Warren says the coalition hopes to go back before the City Council in the spring with the no-chaining effort. That would be the latest impact for the organization that was formed in Durham in 2007. It added a Charlotte chapter in 2009 and also has N.C. chapters in Raleigh and Orange County, as well as one in Atlanta.
Paul Stayert of Charlotte, one of 650 members of the Charlotte chapter, likes how the organization is passionate and organized.
“The spay/neuter trips typically happen early on weekdays, setting posts for the fences on Saturdays, then building the fence on Sundays,” he says. “Then there are the various other activities such as fence repairs – some of our furry friends are pretty strong and active – spreading hay to help in coping with the cold season, erecting or repairing tarps that serve as shade during hot months, and various health-related checkups.”

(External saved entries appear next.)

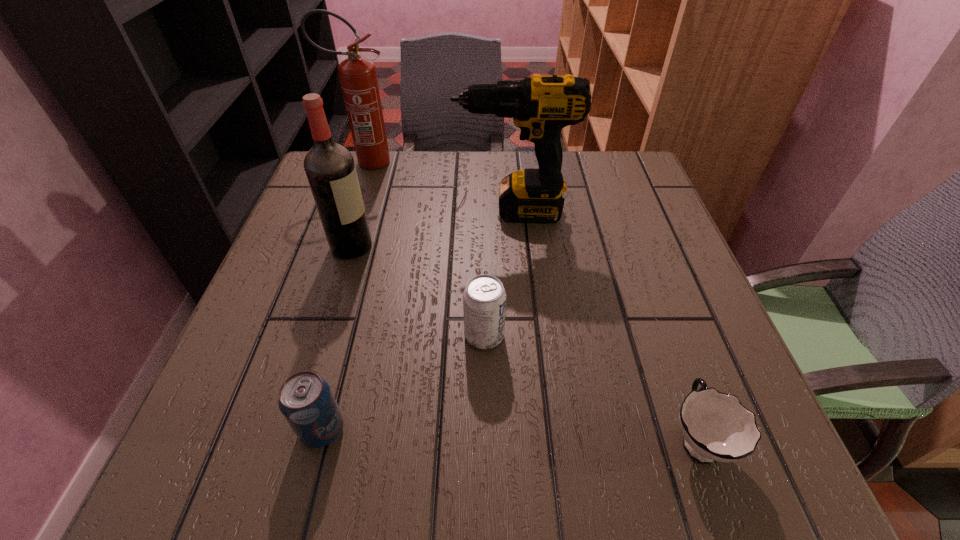
Where is `pop soda present at the near edge`? pop soda present at the near edge is located at coordinates (306, 401).

Identify the location of cup that is at the near edge. (715, 426).

At what (x,y) coordinates should I click in order to perform the action: click on fire extinguisher at the left edge. Please return your answer as a coordinate pair (x, y). Image resolution: width=960 pixels, height=540 pixels. Looking at the image, I should click on (358, 77).

Where is `liquor that is positioned at the left edge`? The width and height of the screenshot is (960, 540). liquor that is positioned at the left edge is located at coordinates (330, 168).

The height and width of the screenshot is (540, 960). What are the coordinates of `pop soda that is at the left edge` in the screenshot? It's located at (306, 401).

The width and height of the screenshot is (960, 540). Find the location of `object that is at the right edge`. object that is at the right edge is located at coordinates (715, 426).

Locate an element on the screen. The image size is (960, 540). object that is at the far left corner is located at coordinates (358, 77).

Locate an element on the screen. The width and height of the screenshot is (960, 540). object present at the near left corner is located at coordinates (306, 401).

The height and width of the screenshot is (540, 960). I want to click on object at the near right corner, so click(x=715, y=426).

In order to click on free space at the far edge in this screenshot , I will do `click(429, 156)`.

Warren says spaying and neutering are a vital part of what the coalition does, to the point where the organization will provide the free service even for dogs not needing a fence.
“This is the best way to reduce the number of animals euthanized at Char-Meck Animal Care & Control,” she says, adding that the coalition spayed and neutered 251 dogs in Charlotte last year.
“We require that dogs are spayed/neutered before we build the fence, and we transport dogs to and from their spay/neuter appointments. Chained dogs contribute heavily to the major overpopulation crisis we are experiencing. In 2011, almost 12,000 unwanted animals were euthanized in Mecklenburg County alone. The correlation is that many, if not most, chained dogs are not spayed or neutered.”
Funding comes from people who respond to the coalition’s outreach activities, those sponsoring specific dogs, and those who see what an impact the fencing has on the dogs and neighborhoods.
“The work we do is as much about helping the people in the neighborhoods as it is about helping the dogs,” Warren says. “We have learned that one of the best ways to help companion animals is by helping their companions.
“Once we build several fences on the same street and in the same neighborhood, we see the level of care for dogs in that neighborhood improve. Our recipients are proud of their fences, and we see the pride help make positive changes in their communities.”